According to the leaked programme, the state will reduce its stake to zero in two key assets, Rosneft and Rushydro, whilst retaining a golden share in each; it will reduce its stake to zero in 11 enterprises, including VTB; and it will retain a stake of 50% +1 share in six other key enterprises, including Russian Railways, Transnet and MRSK Holding. The current plan for Sberbank as we understand it is to sell a 7.5% stake, and there was no mention of the government lowering its stake to zero in the Vedomosti report. The combined value of the shares to be sold is at least $110bn. An ambitious target to complete by 2017, in our view.

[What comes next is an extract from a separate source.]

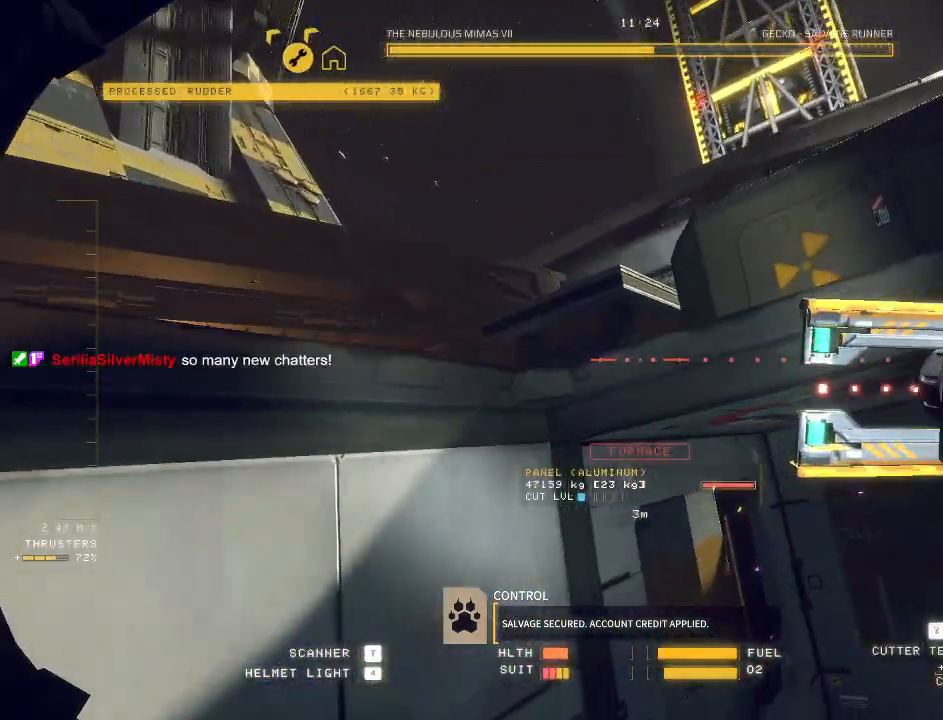
{"keys": ["w"], "mouse": ["mb5"], "events": [[217, "space", "up"]]}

Russia is turning away from state capitalism to improve its investment climate, which we believe is just another way of saying it is turning away from state socialism. Russian state-owned companies currently operate with the unfair advantage of having access to much cheaper capital than their private competitors, skewing competition as a result. Moreover, the Russian state is not trying to amend this situation, which it could do by requiring dividends from state-owned companies to balance the skewed cost of capital. Therefore, we think privatisation is the best solution to this problem, as it will end the disadvantages felt by private companies, and it will also make it much easier for the government to draw higher fiscal revenues from the newly privatised companies, financing the current and any future deficit. Finally, privatisation revenues could provide a cushion if oil prices drop.